Practical challenges:
- Computing $H^{-1}$ is $O(p^3)$ where $p$ = number of parameters (intractable for large models)
- Approximations use Hessian-vector products (HVPs) via conjugate gradient or stochastic estimation
- Deep networks are often not strictly convex, making $H$ poorly conditioned — damping term $H + \lambda I$ required
Connections & Limitations
| Method | Foundation | Guarantees | Cost | Model Access |
|---|---|---|---|---|
| Shapley / SHAP | Game theory | Efficiency + uniqueness axioms | Exponential (exact) or O(N·d) approx | Black-box |
| LIME | Local linear approximation | Local fidelity (no efficiency) | O(N·d) for N samples | Black-box |
| Integrated Gradients | Path integral (calculus) | Completeness + sensitivity | O(m) forward passes | Gradient access (white-box) |
| Influence Functions | Implicit differentiation | Leave-one-out approximation | O(p) per HVP | Full model access |
- Baseline dependence: Both SHAP and IG depend on the choice of baseline/reference. Different baselines give different attributions.

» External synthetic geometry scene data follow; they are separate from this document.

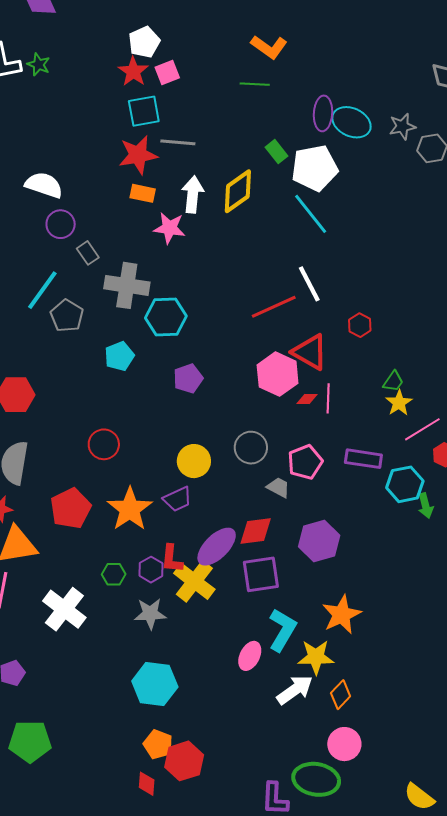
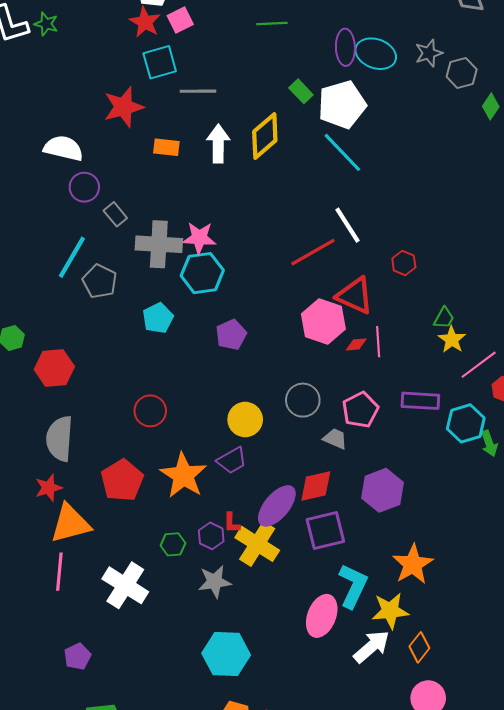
red star: (138, 155) -> (124, 107), moved
pink star: (169, 228) -> (199, 238), moved
red L-shape: (172, 559) -> (232, 523), size x0.7
pink ellipse: (250, 656) -> (322, 616), size x1.4

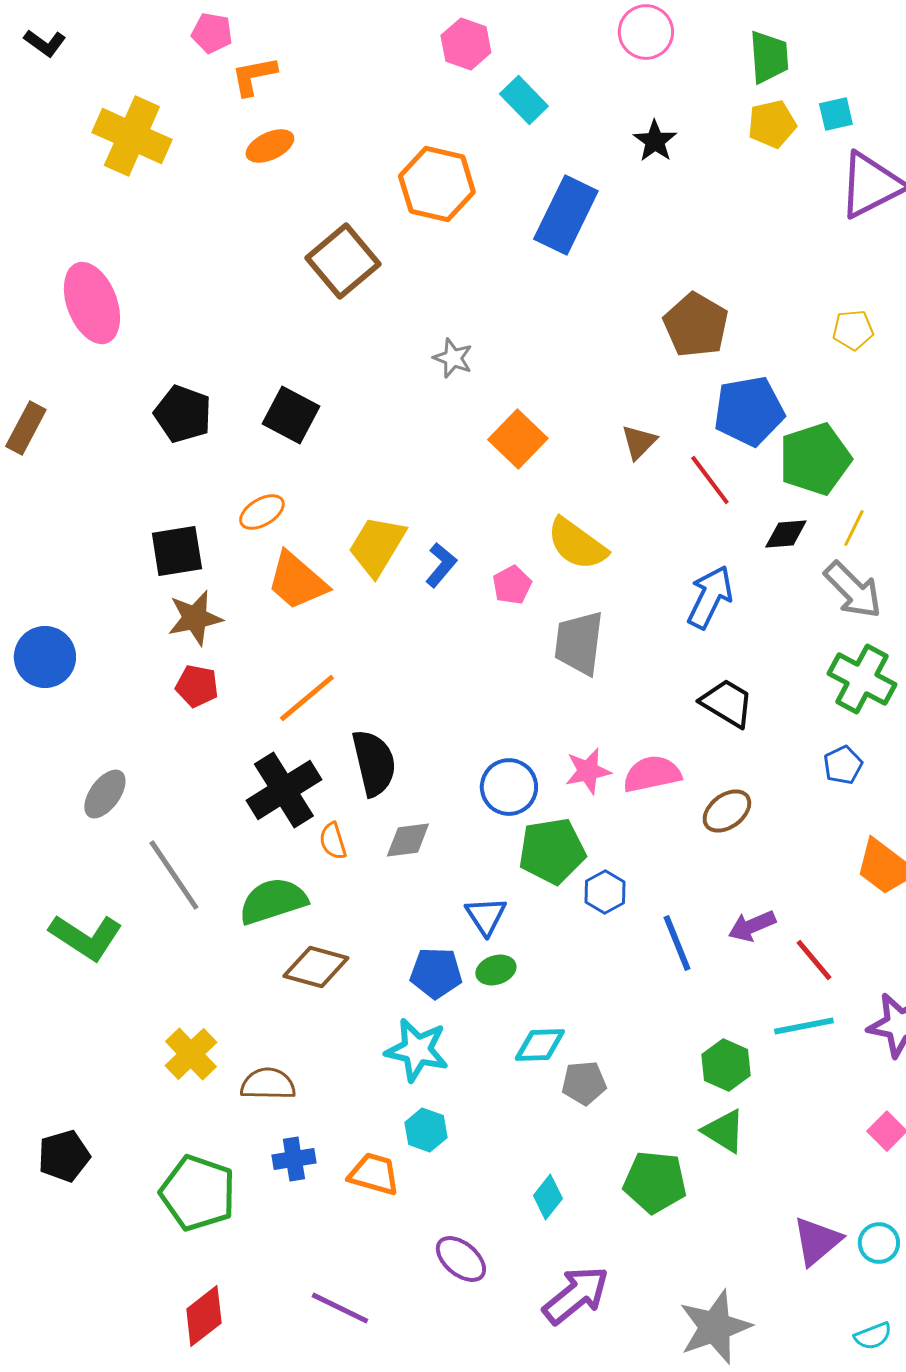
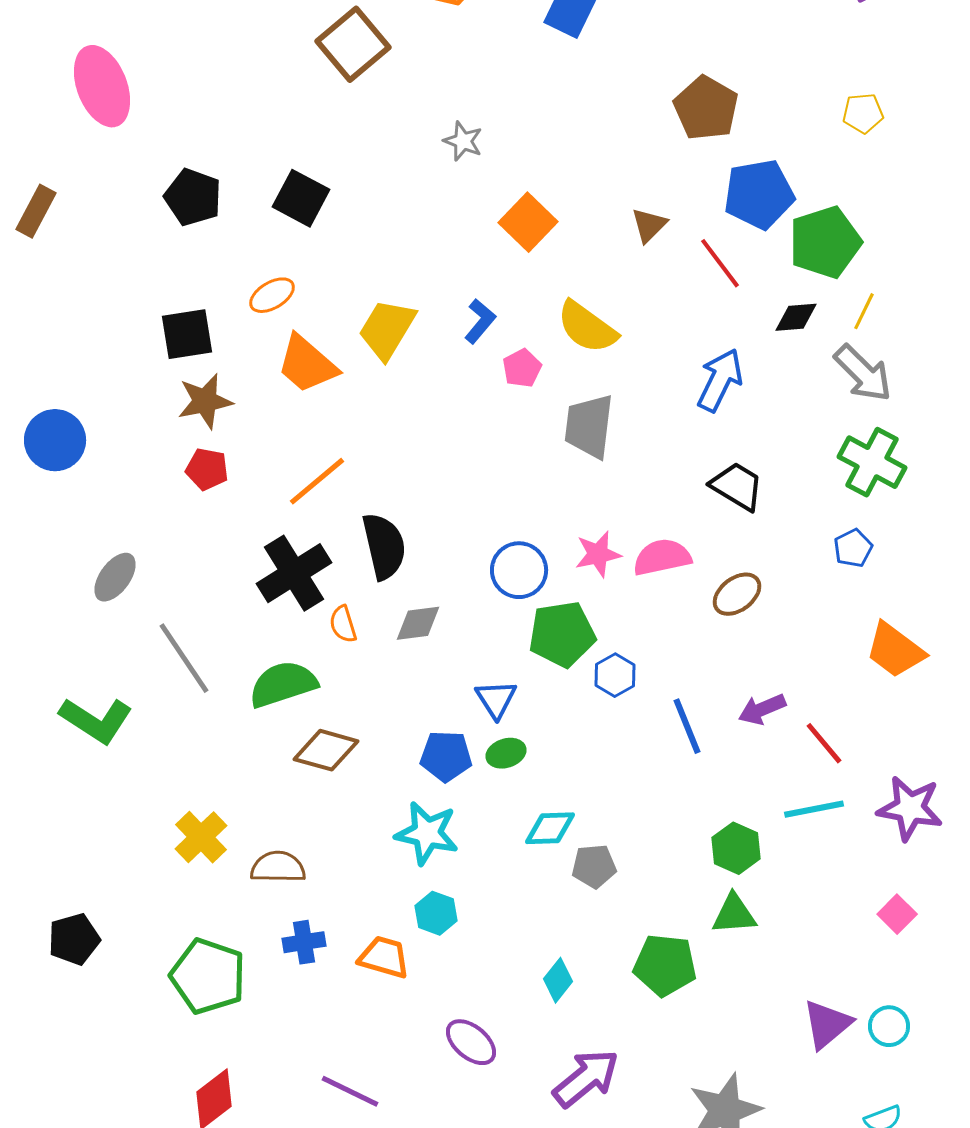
blue L-shape: (441, 565) -> (480, 321), moved
green triangle: (724, 1131) -> (734, 914), turned -36

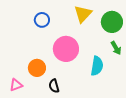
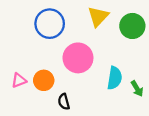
blue circle: (42, 20) -> (50, 24), size x1.6
green arrow: (116, 48) -> (137, 89), moved
pink triangle: (16, 85) -> (19, 80), moved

- Feature correlation: When features are correlated, marginalizing one feature while holding others fixed creates unrealistic inputs, potentially misleading attributions.
- Faithfulness vs interpretability: High-fidelity explanations (SHAP) may be complex; interpretable explanations (LIME top-k) may be unfaithful.
- Attention ≠ explanation: Attention weights are not reliable attributions — they can be permuted without changing outputs (Jain & Wallace, 2019).
Verify Shapley Uniqueness
For a 3-player game with $v(\{1\}) = 5$, $v(\{2\}) = 3$, $v(\{1,2\}) = 12$, $v(\{3\}) = 0$, $v(\{1,3\}) = 5$, $v(\{2,3\}) = 3$, $v(\{1,2,3\}) = 15$, $v(\emptyset) = 0$:
1. Compute exact Shapley values. 2. Verify efficiency: $\phi_1 + \phi_2 + \phi_3 = v(\{1,2,3\})$. 3. Verify player 3 is a null player ($\phi_3 = 0$).